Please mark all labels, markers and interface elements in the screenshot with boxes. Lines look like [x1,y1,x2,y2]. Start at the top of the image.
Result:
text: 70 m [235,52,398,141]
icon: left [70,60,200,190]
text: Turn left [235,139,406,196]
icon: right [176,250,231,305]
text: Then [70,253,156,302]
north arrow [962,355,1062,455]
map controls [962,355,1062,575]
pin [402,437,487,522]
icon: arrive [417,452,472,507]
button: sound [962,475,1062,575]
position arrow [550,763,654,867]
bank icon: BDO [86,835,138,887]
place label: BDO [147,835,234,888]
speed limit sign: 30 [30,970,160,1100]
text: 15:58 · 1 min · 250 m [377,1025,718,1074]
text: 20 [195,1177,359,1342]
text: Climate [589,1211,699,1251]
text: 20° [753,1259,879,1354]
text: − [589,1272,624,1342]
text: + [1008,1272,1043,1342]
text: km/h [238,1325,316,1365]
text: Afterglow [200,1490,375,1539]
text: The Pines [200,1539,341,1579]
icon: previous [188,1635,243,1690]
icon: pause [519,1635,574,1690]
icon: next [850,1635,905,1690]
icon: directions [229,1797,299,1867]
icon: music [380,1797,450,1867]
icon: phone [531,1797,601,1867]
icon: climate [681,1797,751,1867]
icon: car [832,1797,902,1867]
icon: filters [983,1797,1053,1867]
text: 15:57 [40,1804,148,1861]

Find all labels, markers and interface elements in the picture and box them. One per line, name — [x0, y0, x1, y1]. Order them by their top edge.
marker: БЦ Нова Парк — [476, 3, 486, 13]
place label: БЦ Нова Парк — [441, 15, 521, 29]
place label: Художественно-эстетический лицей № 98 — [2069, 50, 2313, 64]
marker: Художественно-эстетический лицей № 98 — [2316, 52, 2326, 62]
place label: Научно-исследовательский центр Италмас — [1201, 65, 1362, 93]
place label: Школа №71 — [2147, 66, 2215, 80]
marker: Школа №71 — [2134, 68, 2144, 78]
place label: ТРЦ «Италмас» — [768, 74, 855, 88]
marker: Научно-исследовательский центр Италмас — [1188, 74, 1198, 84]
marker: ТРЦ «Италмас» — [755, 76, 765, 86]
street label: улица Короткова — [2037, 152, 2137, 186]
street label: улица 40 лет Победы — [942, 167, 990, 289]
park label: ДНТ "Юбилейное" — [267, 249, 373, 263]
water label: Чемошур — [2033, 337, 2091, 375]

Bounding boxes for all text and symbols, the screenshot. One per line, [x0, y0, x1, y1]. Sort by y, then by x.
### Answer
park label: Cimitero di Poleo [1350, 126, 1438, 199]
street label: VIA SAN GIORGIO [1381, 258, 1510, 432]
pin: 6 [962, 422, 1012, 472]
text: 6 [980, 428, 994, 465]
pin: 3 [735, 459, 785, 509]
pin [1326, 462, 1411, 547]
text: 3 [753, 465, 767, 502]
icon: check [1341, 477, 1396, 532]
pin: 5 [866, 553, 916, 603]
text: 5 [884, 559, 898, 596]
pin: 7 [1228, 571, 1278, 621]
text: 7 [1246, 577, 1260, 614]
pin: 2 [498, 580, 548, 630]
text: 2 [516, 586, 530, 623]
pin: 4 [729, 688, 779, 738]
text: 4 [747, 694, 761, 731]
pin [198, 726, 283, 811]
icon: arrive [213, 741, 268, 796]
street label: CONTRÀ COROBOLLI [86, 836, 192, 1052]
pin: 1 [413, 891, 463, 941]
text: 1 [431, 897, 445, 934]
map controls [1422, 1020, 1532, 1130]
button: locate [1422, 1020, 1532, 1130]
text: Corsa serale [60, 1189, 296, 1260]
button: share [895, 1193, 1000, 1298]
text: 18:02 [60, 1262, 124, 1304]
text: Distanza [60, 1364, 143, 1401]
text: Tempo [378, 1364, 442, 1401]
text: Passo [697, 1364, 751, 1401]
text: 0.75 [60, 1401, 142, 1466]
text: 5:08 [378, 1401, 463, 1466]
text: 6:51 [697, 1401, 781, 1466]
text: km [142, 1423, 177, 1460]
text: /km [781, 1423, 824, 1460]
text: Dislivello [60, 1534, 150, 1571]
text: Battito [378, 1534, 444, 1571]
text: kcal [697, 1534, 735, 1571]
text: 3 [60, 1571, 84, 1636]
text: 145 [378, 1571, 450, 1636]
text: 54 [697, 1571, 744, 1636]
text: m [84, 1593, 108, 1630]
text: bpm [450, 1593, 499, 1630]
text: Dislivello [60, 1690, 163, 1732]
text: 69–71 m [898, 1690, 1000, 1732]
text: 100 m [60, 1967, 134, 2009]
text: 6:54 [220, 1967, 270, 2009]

····················

**Task goal:** Return all lines from the data above with "interface" in them.

**Result below:**
Please mark all labels, markers and interface elements in the screenshot with boxes. Lines look like [x1,y1,x2,y2]. Start at the top of the image.
Find all labels, markers and interface elements in the picture and box them. One per line, name — [x0, y0, x1, y1]. Order them by their top edge.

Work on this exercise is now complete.